Тернбулл сердито выглянул из-за пивной кружки.
– Это другое дело,– сказал он.– Сверхъестественных сил просто нет.
– Конечно,– кивнул Макиэн,– если нет естественных, не может быть и сверхъестественных.
Тернбулл почему-то покраснел и быстро ответил:
– Вероятно, это умно. Однако всем известна разница между тем, что бывает, и тем, чего не бывает. То, что нарушает законы природы…
– Которой нет,– вставил Макиэн.
Тернбулл стукнул кулаком по столу.
– О, Господи! – крикнул он.
– Которого нет,– пробормотал Макиэн.
– О, Господи милостивый! – не сдался Тернбулл.– Неужели вы не видите разницы между обычным событием и так называемым чудом? Если я взлечу под крышу…
– Вы ударитесь,– докончил Макиэн.– Такие материи не годится обсуждать под крышей. Пойдем отсюда.
И он распахнул дверь в синюю бездну сумерек. На улице было уже довольно холодно.
– Тернбулл,– начал Макиэн,– вы сказали столько правды и столько неправды, что я должен вам многое объяснить. Пока что мы называем одними именами совершенно разные вещи.

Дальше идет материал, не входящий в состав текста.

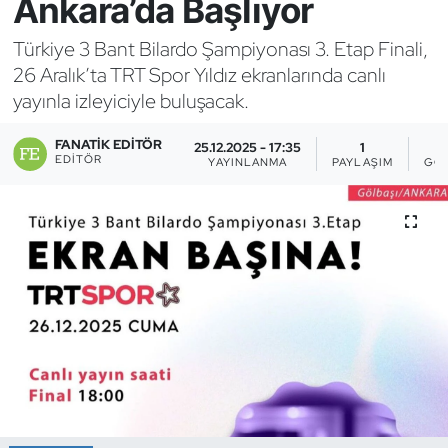
Ankara’da Başlıyor
Bocce Bowling Dart
Türkiye 3 Bant Bilardo Şampiyonası 3. Etap Finali,
26 Aralık’ta TRT Spor Yıldız ekranlarında canlı
Boks
yayınla izleyiciyle buluşacak.
Briç
FANATIK EDITÖR
25.12.2025 - 17:35
1
EDITÖR
YAYINLANMA
PAYLAŞIM
GÖ
Buz Hokeyi
Buz Pateni
Çim Hokeyi
Cimnastik
Curling
Dağcılık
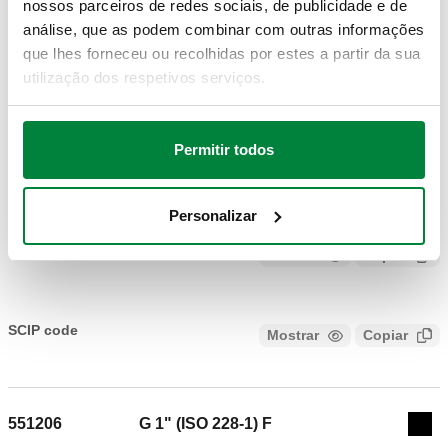
nossos parceiros de redes sociais, de publicidade e de
análise, que as podem combinar com outras informações
que lhes forneceu ou recolhidas por estes a partir da sua
PDF
DWG
DXF
utilização dos respetivos serviços.
Modelos 3D
Permitir todos
IGS
STP
BIM
Personalizar
Texto de proposta
Mostrar
Copiar
CALEFFI, 551205, DISCAL®. Separador de microbolhas de
ar em tecnopolímero. Ajustável a instalações horizontais e
SCIP code
Mostrar
Copiar
CÓDIGO EM FASE DE ANÁLISE
verticais. Ligação: G 3/4" (ISO 228-1) F. Pressão máxima de
funcionamento: 3 bar. Campo de temperatura do fluido: 0–90
°C. Material: tecnopolímero.
551206
G 1" (ISO 228-1) F
Exp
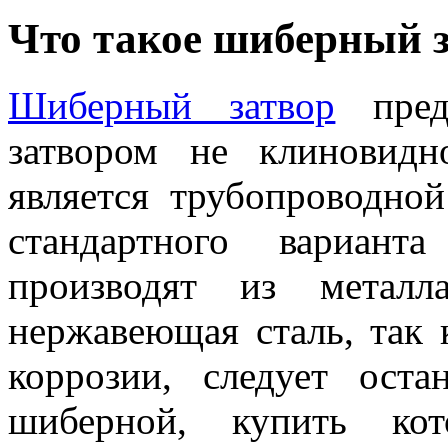
Что такое шиберный 
Шиберный затвор
предс
затвором не клиновид
является трубопроводно
стандартного вариант
производят из метал
нержавеющая сталь, так 
коррозии, следует ост
шиберной, купить к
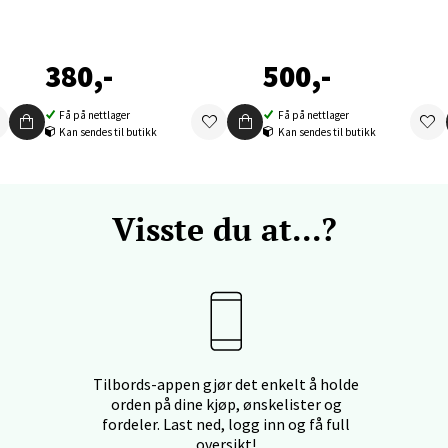
nger - Thon Senter Orkanger
enter Orkanger, Orkdalsveien 113, 7300 Orkanger
380,-
500,-
 dag 09-20
V
Få på nettlager
Få på nettlager
tikk
Kan sendes til butikk
Kan sendes til butikk
vika - Thon Senter Sandvika
Visste du at...?
orbsgate 7, 1338 Sandvika
 dag 10-21
V
tikk
en - Thon Senter Sartor
Tilbords-appen gjør det enkelt å holde
orden på dine kjøp, ønskelister og
fordeler. Last ned, logg inn og få full
vegen 12, 5353 Straume
oversikt!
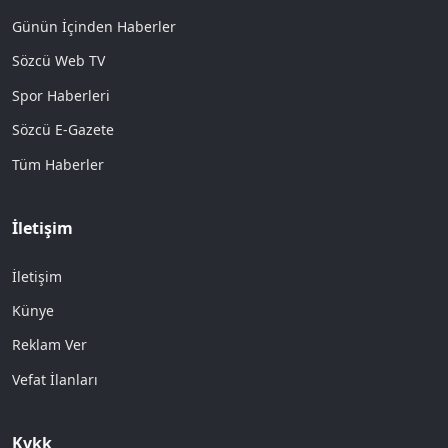
Günün İçinden Haberler
Sözcü Web TV
Spor Haberleri
Sözcü E-Gazete
Tüm Haberler
İletişim
İletişim
Künye
Reklam Ver
Vefat İlanları
Kvkk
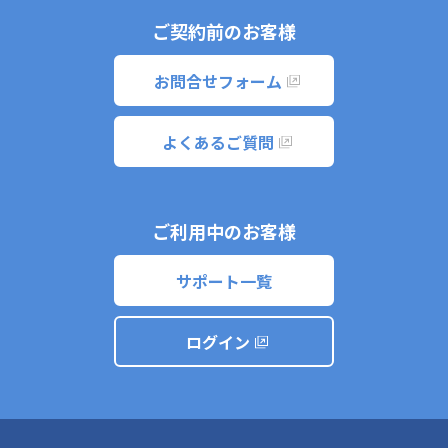
ご契約前のお客様
お問合せフォーム
よくあるご質問
ご利用中のお客様
サポート一覧
ログイン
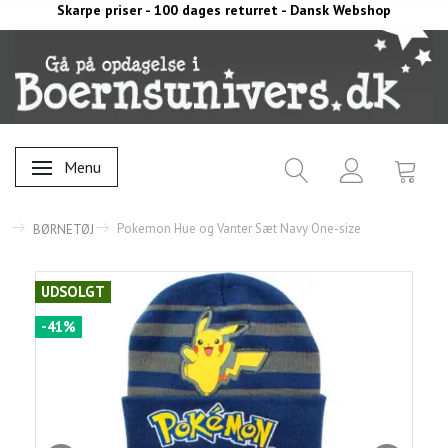
Skarpe priser - 100 dages returret - Dansk Webshop
Menu
Skifte navigation
Pokemon Hue og Vanter Sæt Navy One-size
BØRNETØJ
UDSOLGT
-41%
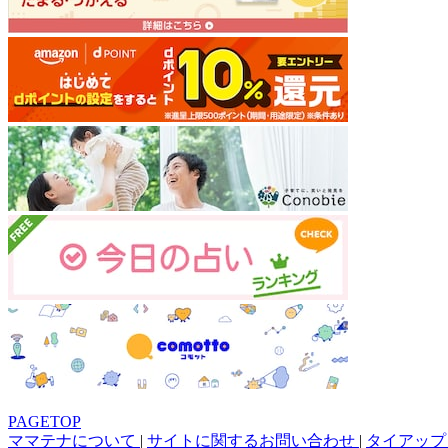
PAGETOP
ママテナについて
|
サイトに関するお問い合わせ
|
タイアップ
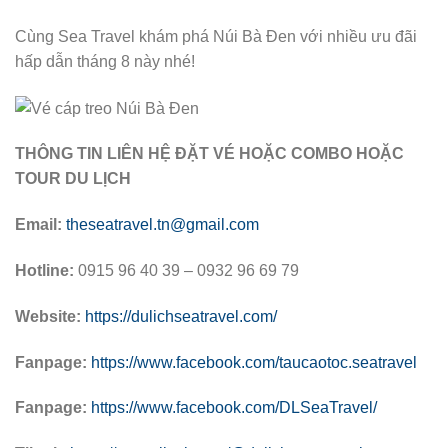
Cùng Sea Travel khám phá Núi Bà Đen với nhiều ưu đãi
hấp dẫn tháng 8 này nhé!
THÔNG TIN LIÊN HỆ ĐẶT VÉ HOẶC COMBO HOẶC
TOUR DU LỊCH
Email:
theseatravel.tn@gmail.com
Hotline:
0915 96 40 39 – 0932 96 69 79
Website:
https://dulichseatravel.com/
Fanpage:
https://www.facebook.com/taucaotoc.seatravel
Fanpage:
https://www.facebook.com/DLSeaTravel/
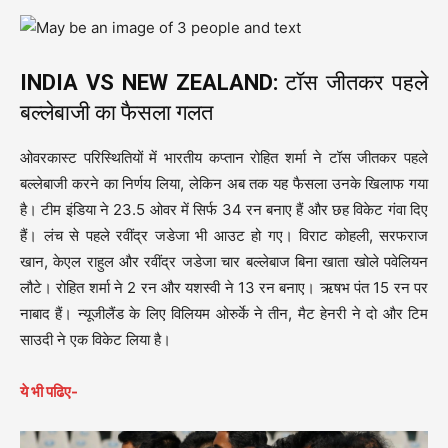
INDIA VS NEW ZEALAND:
टॉस जीतकर पहले
बल्लेबाजी का फैसला गलत
ओवरकास्ट परिस्थितियों में भारतीय कप्तान रोहित शर्मा ने टॉस जीतकर पहले
बल्लेबाजी करने का निर्णय लिया, लेकिन अब तक यह फैसला उनके खिलाफ गया
है। टीम इंडिया ने 23.5 ओवर में सिर्फ 34 रन बनाए हैं और छह विकेट गंवा दिए
हैं। लंच से पहले रवींद्र जडेजा भी आउट हो गए। विराट कोहली, सरफराज
खान, केएल राहुल और रवींद्र जडेजा चार बल्लेबाज बिना खाता खोले पवेलियन
लौटे। रोहित शर्मा ने 2 रन और यशस्वी ने 13 रन बनाए। ऋषभ पंत 15 रन पर
नाबाद हैं। न्यूजीलैंड के लिए विलियम ओरुर्के ने तीन, मैट हेनरी ने दो और टिम
साउदी ने एक विकेट लिया है।
ये भी पढिए-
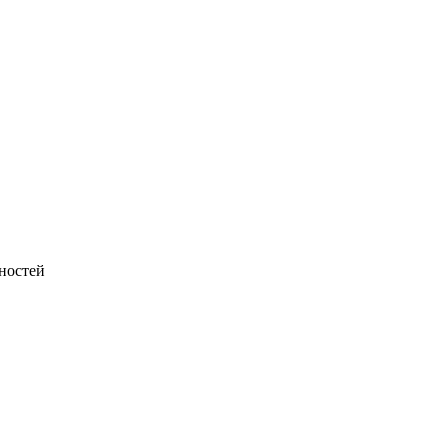
ностей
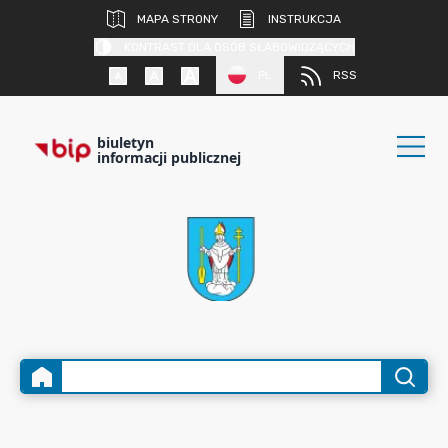
MAPA STRONY
INSTRUKCJA
KONTRAST DLA OSÓB SŁABOWIDZĄCYCH
PL
RSS
biuletyn
informacji publicznej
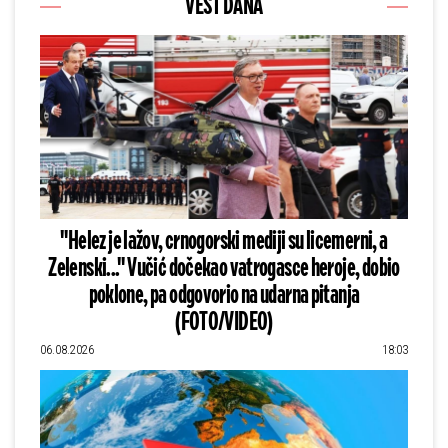
VEST DANA
"Helez je lažov, crnogorski mediji su licemerni, a
Zelenski..." Vučić dočekao vatrogasce heroje, dobio
poklone, pa odgovorio na udarna pitanja
(FOTO/VIDEO)
06.08.2026
18:03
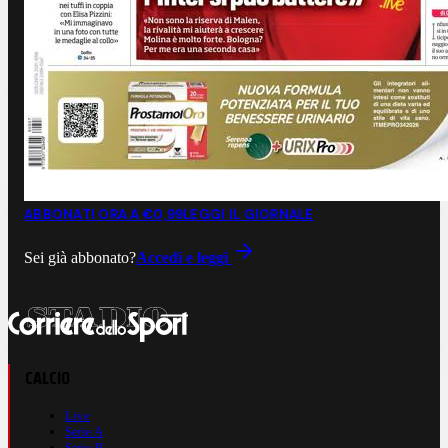
ABBONATI ORA A €0,99
LEGGI IL GIORNALE
Sei già abbonato?
Accedi e leggi
CALCIO
Live
Serie A
Serie B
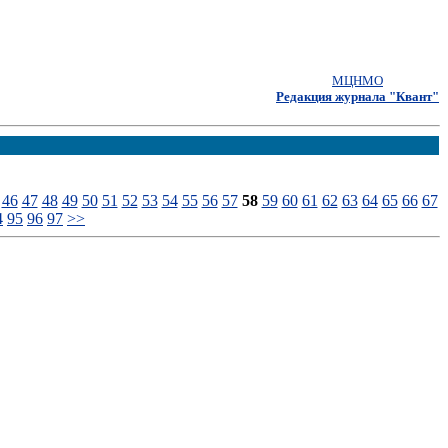
МЦНМО
Редакция журнала "Квант"
46
47
48
49
50
51
52
53
54
55
56
57
58
59
60
61
62
63
64
65
66
67
4
95
96
97
>>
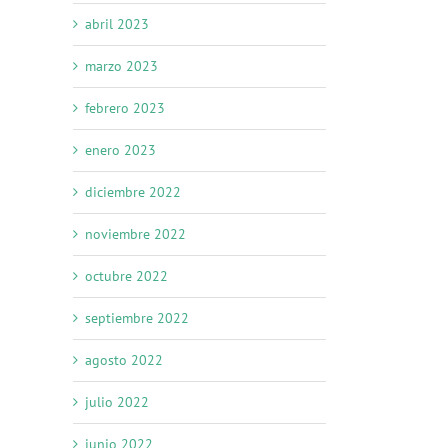
abril 2023
marzo 2023
febrero 2023
enero 2023
diciembre 2022
noviembre 2022
octubre 2022
septiembre 2022
agosto 2022
julio 2022
junio 2022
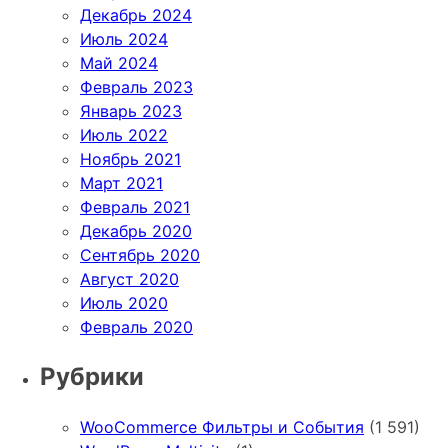
Декабрь 2024
Июль 2024
Май 2024
Февраль 2023
Январь 2023
Июль 2022
Ноябрь 2021
Март 2021
Февраль 2021
Декабрь 2020
Сентябрь 2020
Август 2020
Июль 2020
Февраль 2020
Рубрики
WooCommerce Фильтры и События
(1 591)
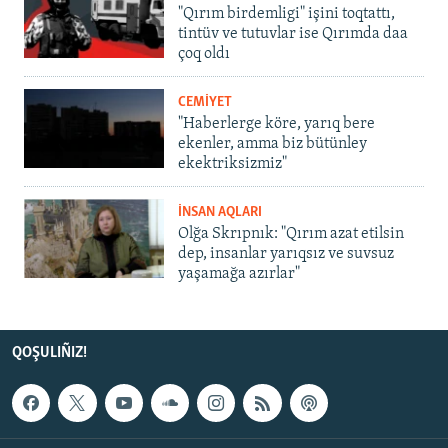
"Qırım birdemligi" işini toqtattı,
tintüv ve tutuvlar ise Qırımda daa
çoq oldı
CEMİYET
"Haberlerge köre, yarıq bere
ekenler, amma biz bütünley
ekektriksizmiz"
İNSAN AQLARI
Olğa Skrıpnık: "Qırım azat etilsin
dep, insanlar yarıqsız ve suvsuz
yaşamağa azırlar"
QOŞULIÑIZ!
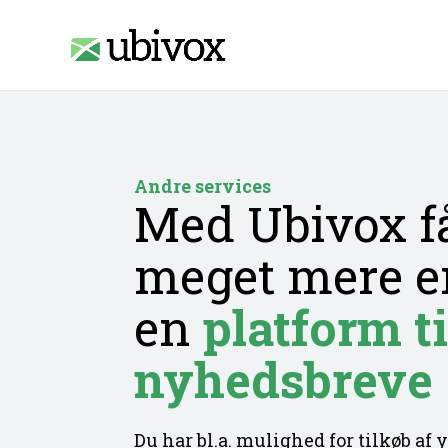
Access-Control-Allow-Origin: www.ubivox.dk
Andre services
Med Ubivox f
meget mere e
en
platform ti
nyhedsbreve
Du har bl.a. mulighed for tilkøb af y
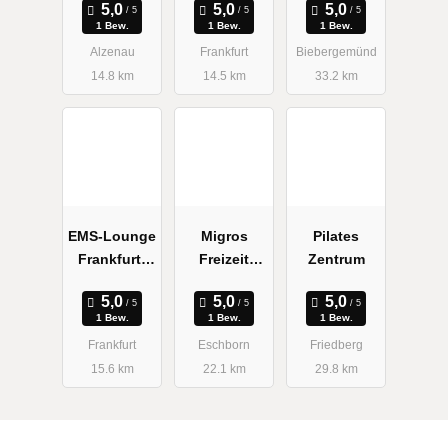
Roland
1 Bew.
1 Bew.
1 Bew.
Alzenau
Frankfurt
Biebergemünd
14.8 km
14.5 km
33.2 km
EMS-Lounge
Migros
Pilates
Frankfurt-
Freizeit
Zentrum
Europavierte
Deutschland
l
GmbH
1 Bew.
1 Bew.
1 Bew.
Frankfurt
Eschborn
Friedberg
15.6 km
22.1 km
29.8 km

Он помолчал секунду-другую и начал снова:
– Только что я дважды поймал вас на противоречии. С точки зрения логики я был прав; но я знал, что не прав. Да, разница между естественным и сверхъестественным есть. Предположим, что вы сейчас улетите в синее небо. Тогда я подумаю, что вас унес Сам Бог… или дьявол. Но я говорил совсем не об этом. Попробую объяснить.
Он снова помолчал немного.
– Я родился и вырос в целостном мире. Сверхъестественное не было там естественным, но было разумным. Нет, оно было разумней естественного, ибо исходило прямо от Бога, Который разумней твари… Меня учили, что одни вещи, – естественны, а другие – божественны. Но есть одна сложность, Тернбулл… Попробуйте меня понять, если я скажу вам, что в этом, моем мире, божественны и вы.
– Кто – я? – спросил Тернбулл.– Почему это?
– Здесь-то вся и сложность,– с трудом продолжал Макиэн.– Меня учили, что есть разница между травой и свободной человеческой волей. Ваша воля – не часть природы. Она сверхъестественна.
– Какая чушь! – сказал Тернбулл.
– Если это чушь,– терпеливо спросил Макиэн,– почему вы и ваши единомышленники отрицаете свободу воли?
Тернбулл помолчал секунду, что-то начал говорить, но Макиэн продолжал, печально глядя на него.
– Поймите, я мыслю так: вот Божий мир, в который меня учили верить. Я могу представить, что вы вообще не верите в него, но как можно верить в одно и не верить в другое? Для меня все было едино. Бог царствовал над миром, потому что Он – наш Господь. Человек тоже царствовал, потому что он – человек. Нельзя, невозможно доказать, что Бог лучше или выше человека. Нельзя доказать и того, что человек чем-то выше лошади.
– Мы с вами говорим как бы скорописью,– наконец перебил его Тернбулл,– но я не стану притворяться, что не понял вас. С вами случилось примерно вот что: вы узнали о своих святых и ангелах тогда же, когда усвоили начатки нравственности, да, тогда же, и от тех же людей. Потому вам и кажется, что это тесно связано. Допустим на минуту, что вы правы. Но разрешите спросить, не входят ли в тот целостный мир, который для вас столь реален, и чисто местные понятия: традиции клана, фамильная распря, вера в деревенских духов и прочее в этом роде? Не окрасили ли эти понятия – особенно чувства к вождю – ваше богословие?
Макиэн глядел на темную дорогу, по которой с трудом пробирался последний посетитель кабака.
– То, что вы сказали, довольно верно,– отвечал он,– но не совсем. Конечно, мы знали разницу между нами и вождем клана, но она была совсем другой, чем разница между человеком и Богом или между зверем и человеком. Скорее она походила на разницу между двумя видами зверей. Однако…
– Что вы замолчали? – спросил Тернбулл.– Говорите! Кого вы ждете?
– Того, кто нас рассудит,– отвечал Макиэн.
– А, Господа Бога! – устало сказал Тернбулл.